Apart from man, no other animal is able to change the landscape as much as the beaver. Working in groups they fell trees, from which they build dams to control the flow of their rivers, and dig canals to carry logs back to their homes. Sometimes their dams can be huge, more than 600 metres wide.
Beavers usually sleep during the day and come out around sunset. They like to live in wooded places near streams, rivers and lakes.
Although they look rather clumsy when they are walking on land, they are good swimmers and can stay underwater for fifteen minutes if necessary.
Beavers live together in family groups. The young stay with their parents until they are two years oíd, then the adult beavers chase them away so that they may start their own colonies.
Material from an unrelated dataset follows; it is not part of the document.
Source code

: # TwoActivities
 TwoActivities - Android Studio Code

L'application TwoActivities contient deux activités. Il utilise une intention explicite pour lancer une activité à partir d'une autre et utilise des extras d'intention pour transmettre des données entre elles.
The beaver's home is either a burrow in the river bank or a 'lodge' built out of twigs, branches and mud. Both types have underwater entrances. The lodge usually has one circular 'room' which is where the beavers sleep. This is also where the young spend the first few weeks of their lives. In the top part of the lodge the mud and twigs are less densely packed so that some air is allowed through.
Beavers build dams to control the water level round their homes. The dam is made from felled trees, which the beaver gnaws through with the front teeth which keep growing throughout its life.
The beaver was once common throughout Europe, parts of Asia and North America. It was of great importance to the early hunting tribes, who ate beaver meat and used the fur to make clothing.
Different parts of the beaver were made into medicines. Most valuable of all was castoreum, a scented substance the beaver produces from special glands in its body and uses to mark the borders of its territory. This substance was believed to cure almost any kind pf sickness — from headaches to madness. Castoreum is still used in perfumes and cosmetics.
The fashion for beaverskin hats, a fashion which lasted for several centuries, did not help the beaver. Beaverskin was preferred to any other kind of fur because it was water-repellent and kept the wearer's head dry. After the beaver had become extinct in Britain, around the twelfth century, the fur for the hats was bought from other countries in Europe.
Place names such as Beverley, in England, probably mean 'stream inhabited by beavers', and are often all that remain to show that beavers once lived there.
The beaver became extinct in Switzerland during the eighteenth century and was wiped out in Sweden and Finland about a hundred years later. Early this century the beaver was in great danger of becoming extinct throughout Europe.
In the past thirty years or so people have tried to return beavers to their old homes. This project has been successful, and the beaver has been reintroduced to countries such as Sweden, Germany, Switzerland and the areas of Russia where it had become extinct. Fifty years ago there were only a few hundred beavers left in Europe — now there are several thousand. The beaver is protected where ver it is found.
Beavers have often been accused of being destructive animals which destroy the landscape and eat the bark of valuable trees. Slowly we are beginning to realize that they can help us. Their dams keep rivers flowing evenly and prevent floods, and most of the trees they feed on — birch, willow and eider — are of little use to man.